I replied, he replied, we exchanged a few messages. This guy seemed like a Pretty Cool Dude and I was genuinely interested in meeting him. I was enjoying our conversations and exchanging music. He asked me to lunch, and I said yes. I was looking forward to it. I sent him my phone number so we could make plans. Two days went by and I got this message.

NOW. I am going to write something that you may or may not believe: I had no intention to blog about this particular person. I don’t know why, but the thought never entered my head.

Over the exchange of messages we learned that we had some things in common, and so when we had the discussion of possibly knowing mutual people, having this blog was not a thought of mine. I assumed he would ask around, as did I. (I did not find any mutual acquaintances.)

Apparently he had, and that acquaintance informed him of my twitter and blog. I do not know who this person is, nor am I upset that they directed him to my online life. I am not trying to hide anything, and I have no shame in what I am doing. I also do not think I have done anything wrong in this quest on OKC.

I was surprised when I got this message, and although I have a hard time with not knowing the details of what I have written/posted that has made him not interested, I do understand. Perhaps I am crossing a line by posting this about him. He is probably reading it. If you are, I’m probably a little sorry but not really.

Moral of the story: don’t make friends with people who have big mouths.

JUST KIDDING.

Minor Set-Back

I haven’t gotten a whole lot of messages that have “sparked” my interest. I have shared the worst of the worst with you on here already, and I don’t think those are ever going to stop. I have tons of simple boring messages that range from a simple “hi” to “hey there” or my favorite “hi i’m mike i love ur red hair hit me up sometime.” I don’t think men are generally creative but I do expect effort at least.

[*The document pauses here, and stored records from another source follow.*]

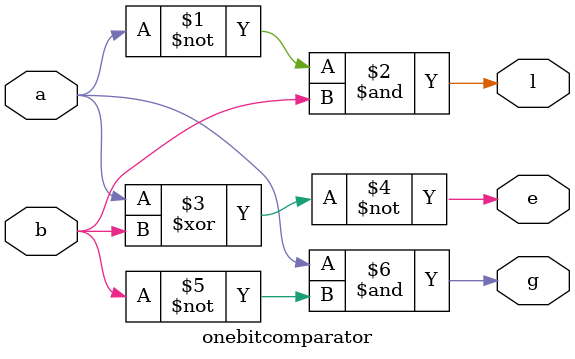
<source format=v>
module onebitcomparator(output l,e,g, input a,b);
	assign l=~a&b;
	assign e=~(a^b);
	assign g=a&~b;
endmodule 
</source>
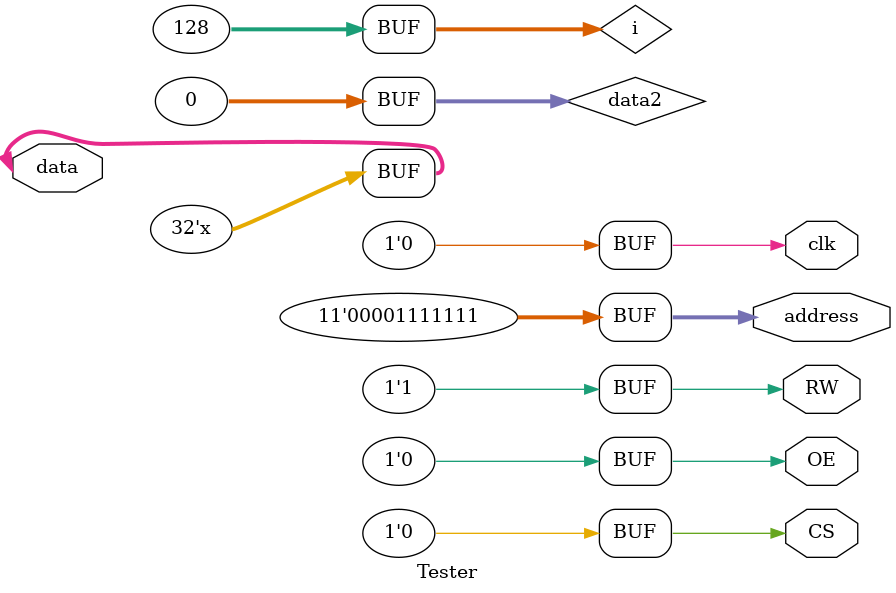
<source format=v>
`include "SRAM.v"

module testBench;
	wire [31:0] data;
	wire CS, OE, RW, clk;
	wire [10:0] address;
	
	SRAM my_SRAM (data, address,OE,CS,RW, clk);
	
	Tester aTester (data, address,OE,CS,RW, clk);
	
	initial
		begin
			$dumpfile ("tester.vcd");
			$dumpvars (1,my_SRAM);
		end
endmodule

module Tester (data, address,OE,CS,RW, clk);
	inout wire [31:0] data;
	output reg CS, OE, RW, clk;
	output reg [10:0] address;
	
	reg [31:0] data2=1'b0;
	
	integer i;
	
	parameter stimDelay = 1;
	assign data= (OE) ? data2 : 32'bz;
	
	initial
		begin
			//$display ("\t clk \t address \t data \t RW \t OE");
			$monitor ("\t clk:%b \t address:%d \t\t data:%d \t RW:%b \t OE:%b",clk,address,data,RW,OE);
		end
	initial
		begin
		/*
			for(i=0; i<128;i++) begin
				
				#stimDelay clk=1'b1;address=i; RW=1'b1; OE=1'b0;
				#stimDelay clk=1'b0;
			end
		*/
			
			CS=1'b0; i=0;
			#stimDelay clk=1'b1;address=i; data2=127-i; RW=1'b0; OE=1'b1;
				#stimDelay clk=1'b0;
				#stimDelay clk=1'b1; RW=1'b1;
				#stimDelay clk=1'b0;
			for(i=0; i<128;i=i+1) begin
				
				#stimDelay clk=1'b1;address=i; data2=127-i; RW=1'b0; OE=1'b1;
				#stimDelay clk=1'b0;
				//#stimDelay clk=1'b1;address=i; data2=127-i; RW=1'b0; OE=1'b1;
				//#stimDelay clk=1'b0;
				#stimDelay clk=1'b1; RW=1'b1;
				#stimDelay clk=1'b0;
				#stimDelay clk=1'b1;
				#stimDelay clk=1'b0;
				//#stimDelay clk=1'b1;
				//#stimDelay clk=1'b0;
				//#stimDelay clk=1'b1;
				//#stimDelay clk=1'b0;
				//#stimDelay clk=1'b1;
				//#stimDelay clk=1'b0;
				//#stimDelay clk=1'b1;
				//#stimDelay clk=1'b0;
				//#stimDelay clk=1'b1;
				//#stimDelay clk=1'b0;
			end
			CS=1'b0; i=0;
			for(i=0; i<128;i=i+1) begin
				
				#stimDelay clk=1'b1;address=i; RW=1'b1; OE=1'b0;
				#stimDelay clk=1'b0;
				#stimDelay clk=1'b1;
				#stimDelay clk=1'b0;
			end
		end
endmodule
</source>
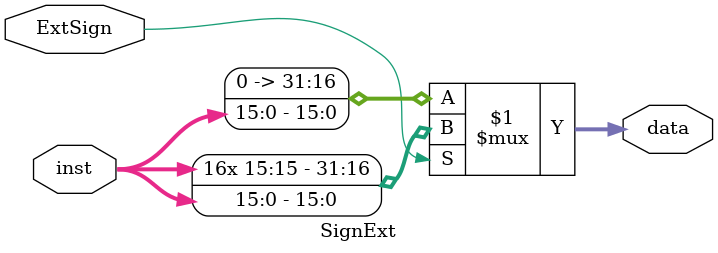
<source format=v>
`timescale 1ns / 1ps


module SignExt(
    input ExtSign,
    input [15 : 0] inst,
    output [31 : 0] data
    );
    assign data = (ExtSign ? { {16 {inst[15]}}, inst[15 : 0] } : { 16'h0000, inst[15 : 0] });
endmodule

</source>
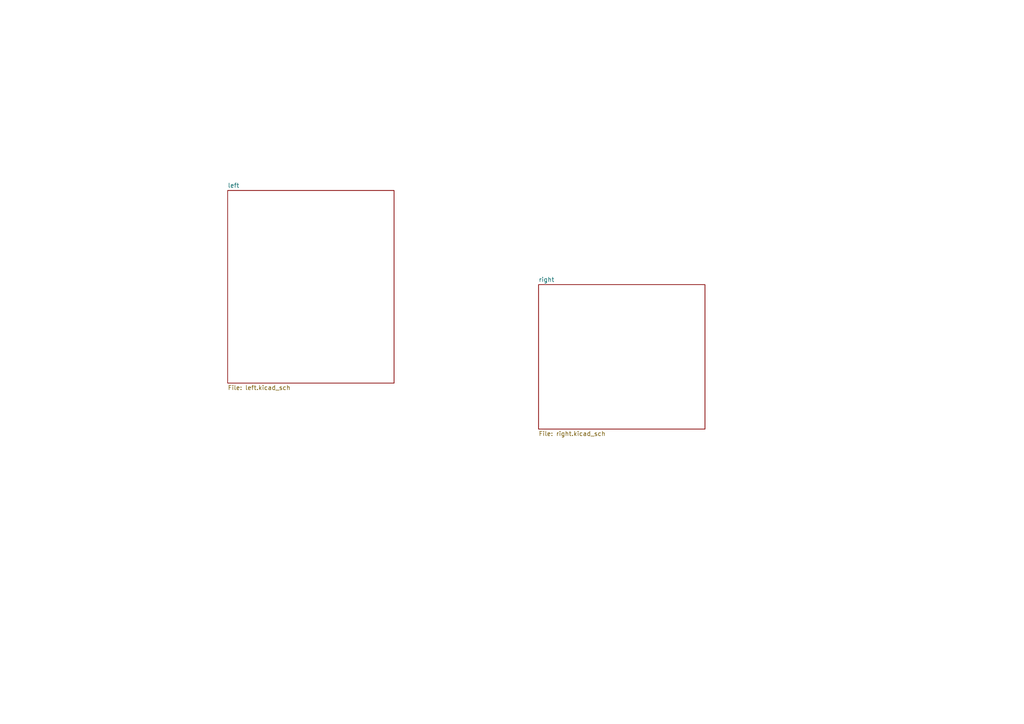
<source format=kicad_sch>
(kicad_sch (version 20230121) (generator eeschema)

  (uuid cefbecea-7bec-4164-bd6e-5af8ce6e107d)

  (paper "A4")

  (title_block
    (date "2023-05-01")
    (rev "V1.0")
  )

  


  (sheet (at 156.21 82.55) (size 48.26 41.91) (fields_autoplaced)
    (stroke (width 0.1524) (type solid))
    (fill (color 0 0 0 0.0000))
    (uuid 53380bc6-b11b-4fde-912d-8066519e09e4)
    (property "Sheetname" "right" (at 156.21 81.8384 0)
      (effects (font (size 1.27 1.27)) (justify left bottom))
    )
    (property "Sheetfile" "right.kicad_sch" (at 156.21 125.0446 0)
      (effects (font (size 1.27 1.27)) (justify left top))
    )
    (instances
      (project "friendly_Split-65"
        (path "/cefbecea-7bec-4164-bd6e-5af8ce6e107d" (page "3"))
      )
    )
  )

  (sheet (at 66.04 55.245) (size 48.26 55.88) (fields_autoplaced)
    (stroke (width 0.1524) (type solid))
    (fill (color 0 0 0 0.0000))
    (uuid bfce550c-1afe-427b-92f1-d5691e9f8ffc)
    (property "Sheetname" "left" (at 66.04 54.5334 0)
      (effects (font (size 1.27 1.27)) (justify left bottom))
    )
    (property "Sheetfile" "left.kicad_sch" (at 66.04 111.7096 0)
      (effects (font (size 1.27 1.27)) (justify left top))
    )
    (instances
      (project "friendly_Split-65"
        (path "/cefbecea-7bec-4164-bd6e-5af8ce6e107d" (page "2"))
      )
    )
  )

  (sheet_instances
    (path "/" (page "1"))
  )
)

</source>
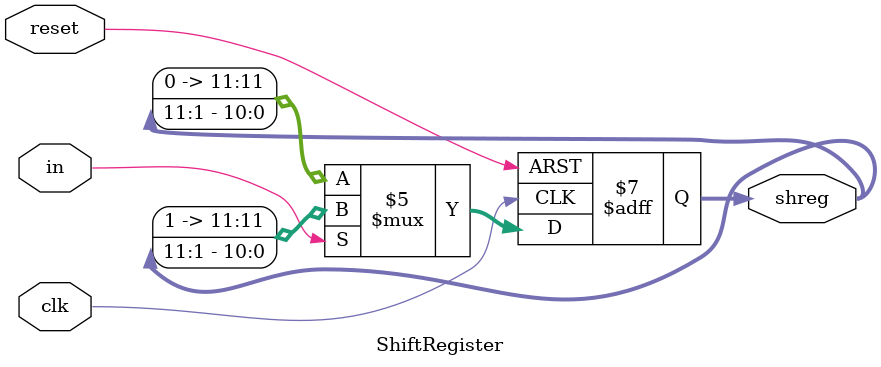
<source format=v>
module ShiftRegister(shreg,reset,clk,in);
	output	[11:0] shreg;
	input	reset,in,clk;
	reg	[11:0] shreg;

	always @(negedge clk,negedge reset)
	begin
		if(~reset)
    			 shreg <= 12'b000000000000;
    		else
		begin
			if (in)
				shreg = {1'd1,shreg[11:1]};
			else
				shreg = {1'd0,shreg[11:1]};
		end
	end

	initial	
	begin
		shreg <= 12'b000000000000;
	end
endmodule

</source>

I have the OKC app on my phone so I get a notification whenever I get a message. I usually check them pretty quickly unless I’m either asleep or at work. The other night when I was at home not doing anything, my phone buzzed at around 12:09am. I left my phone where it was. Came back to it about forty minutes later.

Saw this message:

Out of every single freaking message I have gotten from this website this is absolutely my favorite message. I just like it. He made me laugh, he seemed like a cool guy.

Until I realized he deleted his profile. Who does that? Who sends a cool message such as this one, asking excitedly “Did I pass?!” and then deleted their profile an hour later? I want to say I’m disappointed but this is OKC and I should be prepared for that.

Anonymous said: Do you like pickles?

sometimes ;)

jonnytruelove said: have any pics of you?

I think you have my blog and my OKC profile mixed up

Anonymous said: how come you're so awesome like that

wow haha this makes me blush you’re real nice

i don’t know why i am i guess i just am

More awkward than running into a high school friend you want to ignore…

This is the third dude from high school that has messaged me on okc since I’ve had it. They visited my profile a few times. As soon as I saw them I anticipated a message, but hoped for otherwise.

This is awful. Because now when I run into this person irl, he’ll probably bring up this message and I’ll have to stand there awkwardly and explain either why I didn’t reply or lie and say I never got it.

I know I’ll see him again, he works by me. This is stressful you guys. Maybe because I’m running on such little sleep. Should I just reply and be nice?

Search Options

I don’t spend a whole lot of time on the website, mostly because I kind of find it depressing. But tonight I learned you can search by keywords. So of course I typed in my favorite key word.

"mustache."

SO MANY RESULTS. But this dude came up. And we were a 90% match. And this mustache, you guys.

so I messaged him. I just said I liked his ‘stache. Nothing else matters really.